*Work task*. The listing below is to be copied in full, line by line.
--- Records shown Enclosed Below ---
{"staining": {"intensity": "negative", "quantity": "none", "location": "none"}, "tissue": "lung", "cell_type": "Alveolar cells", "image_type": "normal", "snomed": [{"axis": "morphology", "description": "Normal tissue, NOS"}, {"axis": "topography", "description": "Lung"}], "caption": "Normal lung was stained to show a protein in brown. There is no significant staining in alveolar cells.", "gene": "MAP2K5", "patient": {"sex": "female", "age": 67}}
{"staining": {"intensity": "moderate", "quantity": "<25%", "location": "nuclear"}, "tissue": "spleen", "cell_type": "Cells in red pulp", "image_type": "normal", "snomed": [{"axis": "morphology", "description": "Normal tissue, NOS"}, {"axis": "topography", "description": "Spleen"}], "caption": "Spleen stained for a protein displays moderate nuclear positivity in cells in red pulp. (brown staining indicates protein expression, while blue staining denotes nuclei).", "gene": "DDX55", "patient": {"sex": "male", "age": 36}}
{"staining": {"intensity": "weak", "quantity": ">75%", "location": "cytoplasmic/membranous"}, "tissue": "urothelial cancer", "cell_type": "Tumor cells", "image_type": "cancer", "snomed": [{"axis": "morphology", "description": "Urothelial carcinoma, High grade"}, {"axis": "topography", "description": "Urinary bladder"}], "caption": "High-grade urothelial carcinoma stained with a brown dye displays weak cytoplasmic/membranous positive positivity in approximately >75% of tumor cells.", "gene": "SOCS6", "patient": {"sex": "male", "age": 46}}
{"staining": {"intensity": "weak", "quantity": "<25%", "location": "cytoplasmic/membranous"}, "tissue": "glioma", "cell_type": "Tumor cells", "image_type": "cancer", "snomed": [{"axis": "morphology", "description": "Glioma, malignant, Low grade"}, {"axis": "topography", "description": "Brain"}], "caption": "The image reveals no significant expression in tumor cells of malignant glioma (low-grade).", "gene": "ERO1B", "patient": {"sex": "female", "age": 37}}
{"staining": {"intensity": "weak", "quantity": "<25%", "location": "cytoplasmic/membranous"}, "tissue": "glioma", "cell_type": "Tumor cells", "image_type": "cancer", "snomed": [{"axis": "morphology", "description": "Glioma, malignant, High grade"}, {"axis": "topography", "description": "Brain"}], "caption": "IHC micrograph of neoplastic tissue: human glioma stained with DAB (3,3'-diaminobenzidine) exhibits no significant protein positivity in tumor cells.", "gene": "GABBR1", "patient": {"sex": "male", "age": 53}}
--- End of Enclosed Records shown ---
*Answer section*.
{"staining": {"intensity": "negative", "quantity": "none", "location": "none"}, "tissue": "lung", "cell_type": "Alveolar cells", "image_type": "normal", "snomed": [{"axis": "morphology", "description": "Normal tissue, NOS"}, {"axis": "topography", "description": "Lung"}], "caption": "Normal lung was stained to show a protein in brown. There is no significant staining in alveolar cells.", "gene": "MAP2K5", "patient": {"sex": "female", "age": 67}}
{"staining": {"intensity": "moderate", "quantity": "<25%", "location": "nuclear"}, "tissue": "spleen", "cell_type": "Cells in red pulp", "image_type": "normal", "snomed": [{"axis": "morphology", "description": "Normal tissue, NOS"}, {"axis": "topography", "description": "Spleen"}], "caption": "Spleen stained for a protein displays moderate nuclear positivity in cells in red pulp. (brown staining indicates protein expression, while blue staining denotes nuclei).", "gene": "DDX55", "patient": {"sex": "male", "age": 36}}
{"staining": {"intensity": "weak", "quantity": ">75%", "location": "cytoplasmic/membranous"}, "tissue": "urothelial cancer", "cell_type": "Tumor cells", "image_type": "cancer", "snomed": [{"axis": "morphology", "description": "Urothelial carcinoma, High grade"}, {"axis": "topography", "description": "Urinary bladder"}], "caption": "High-grade urothelial carcinoma stained with a brown dye displays weak cytoplasmic/membranous positive positivity in approximately >75% of tumor cells.", "gene": "SOCS6", "patient": {"sex": "male", "age": 46}}
{"staining": {"intensity": "weak", "quantity": "<25%", "location": "cytoplasmic/membranous"}, "tissue": "glioma", "cell_type": "Tumor cells", "image_type": "cancer", "snomed": [{"axis": "morphology", "description": "Glioma, malignant, Low grade"}, {"axis": "topography", "description": "Brain"}], "caption": "The image reveals no significant expression in tumor cells of malignant glioma (low-grade).", "gene": "ERO1B", "patient": {"sex": "female", "age": 37}}
{"staining": {"intensity": "weak", "quantity": "<25%", "location": "cytoplasmic/membranous"}, "tissue": "glioma", "cell_type": "Tumor cells", "image_type": "cancer", "snomed": [{"axis": "morphology", "description": "Glioma, malignant, High grade"}, {"axis": "topography", "description": "Brain"}], "caption": "IHC micrograph of neoplastic tissue: human glioma stained with DAB (3,3'-diaminobenzidine) exhibits no significant protein positivity in tumor cells.", "gene": "GABBR1", "patient": {"sex": "male", "age": 53}}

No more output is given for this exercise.